Since flying off my bike at 18 mph and sliding across the concrete of the George Washington Parkway yesterday, I’ve been pretty hungry. I guess that growing new skin and realigning joints is calorie-burning work. And what better to feed that hunger and rebuild myself than some pie? And what tastier, more filling pie is there than humble pie?
Here at the Bradstein Household, we like our humble pie served the same as any other pie–nice big slices with a scoop of ice cream on the side. Because I’m in a generous mood, I thought that I’d share these two slices with you.
Slice 1: It’s All Right Ma, I’m Only Bleeding
I recently took drivers to task for some of the stupid things they do, and while karma wasn’t instant this time, it was pretty thorough. I’m loath to withdraw any of my earlier criticisms because they’re all still true–if you don’t believe me, ask my brother–but let me add this note:
To all the drivers who stopped after seeing my crash on the GW Parkway just north of Mount Vernon yesterday to see if I was OK, especially the man who got out of his car and came over to check on me: thank you.
In answer to your questions:
- I’m OK. I’ve got a hitch in my giddyap and one hip that’s definitely one or two sizes larger than the other, I’m missing the skin on the inside of one elbow–how the hell does that happen?, and I’ve got some scrapes on my hands–but you should see my gloves, shredded tights, a shredded jersey front, and a bruised ego, but that’s it.
- I don’t believe that it was caused by my riding over the unbelievably dangerous sewer grate that I had just passed–one of scores on the GW Parkway–but by my wheel hitting the slot between the grate and the concrete at about 18 mph.
- Yes, I had a phone, but no, I didn’t need to call anyone. My bike was fine and I was happier riding home so my hip didn’t stiffen up. Besides, it let me blow off some of my anger for not swinging wider around that grate. It was a stupid mistake. Stupid. Stupid. Stupid. And I got lucky when I made it. What if a car had been right behind me? Why didn’t I remember that I have a wife and a son and a dog to come home to and swing wider?
A few questions for you:
- Did I really slide on my belly? The shredded front of my jersey and tights indicate that I did, but I really don’t recall that part of the ride.
- Did you ever think I was going to regain control of the bike? I did, right up until the wheels lost all traction and I started a Raggedy Andy luge run down the road. Without the sled part. On concrete.
- Did your heart restart after watching that? I certainly hope so. While I’m sure that it looked spectacular from your perspective, it wasn’t so bad from mine, just stupid. The whole time I was going down and sliding I was cursing myself for being so stupid.

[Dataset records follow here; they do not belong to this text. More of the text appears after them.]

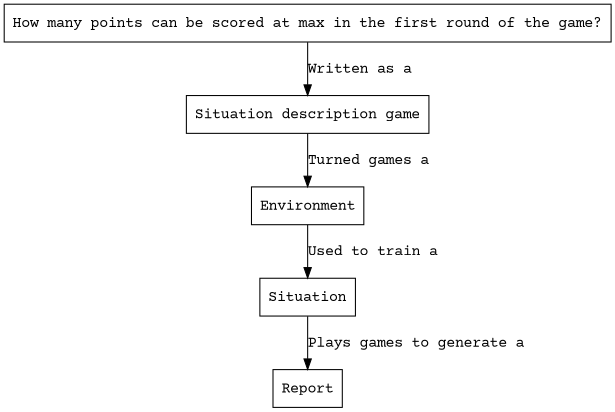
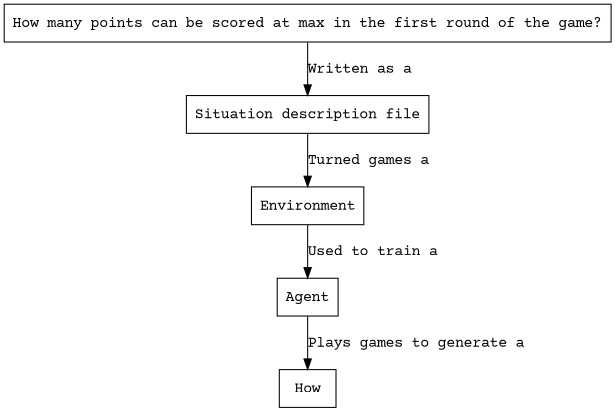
  digraph {
    fontname="Courier Prime"
    node [fontname="Courier Prime" shape=box]
    edge [fontname="Courier Prime"]
    n1 [label="How many points can be scored at max in the first round of the game?"]
-   n2 [label="Situation description game"]
+   n2 [label="Situation description file"]
    n3 [label=Environment]
-   n4 [label=Situation]
-   n5 [label=Report]
+   n4 [label=Agent]
+   n5 [label=How]
    n1 -> n2 [label="Written as a"]
    n2 -> n3 [label="Turned games a"]
    n3 -> n4 [label="Used to train a"]
    n4 -> n5 [label="Plays games to generate a"]
  }
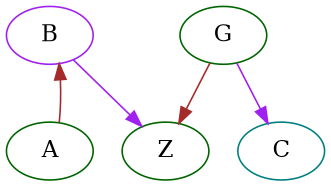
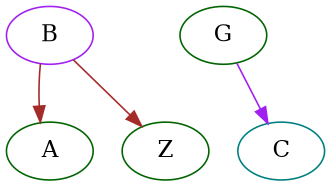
  digraph {
    node [color=darkgreen fillcolor=purple]
    edge [color=purple]
    B [color=purple]
    A
    Z [fillcolor=orange]
    C [color=teal fillcolor=yellow]
    G [fillcolor=green]
-   B -> Z
-   A -> B [color=brown]
-   G -> Z [color=brown]
+   B -> Z [color=brown]
+   B -> A [color=brown]
    G -> C
  }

Slice 2: Mea Flippin’ Culpa
To Arabella Santiago, who I slammed awhile ago for spamming me: mea culpa. Arabella explained herself in a comment on that post and in an apology that she sent directly to me. Although I’m still not keen on getting spammed, the difference here is in Arabella’s reaction.
I admire her humility in admitting her mistake, and I understand her embarrassment at the mistake being made public–even if hers didn’t leave her sprawled across a lane of the GW Parkway in shredded lycra.
I also understand that, as someone who makes her living online, it’s got to be irksome to have a simple mistake follow her in the form of a blog post that comes up in results lists for searches on her name. We all make mistakes; we don’t all need to be crucified for each one of them.
In fact, Mama asked me why I wrote that post. Didn’t I think Arabella Santiago was a real person? Honestly, I get enough spam with misleading links, company names, and personal information that I presumed that the name was false personalization. As a result, I didn’t believe that I was addressing a person until I got Arabella’s e-mail. I meant my post as a shout back at spammers, not an attack on a person.
I was particularly sad to hear from Arabella that she recently had to take down her personal blog. As someone who enjoys blogging, I certainly hope that my post had nothing to do with that. I certainly don’t want to forget that there is a person behind the computer screen, as she correctly says happens too often. I have always appreciate the personal support of you, my six loyal readers, and I hope that Arabella will be able to feel the same support and compassion in her future online endeavors that I have here.
At the same time, there are people out there who I do hope stop sending out their personal missives and who I believe couldn’t redeem themselves with an apology. People like Ruben Campoy.
Uh oh. Did I just order up another slice of humble pie? Oh, I can’t right now–I’m too full.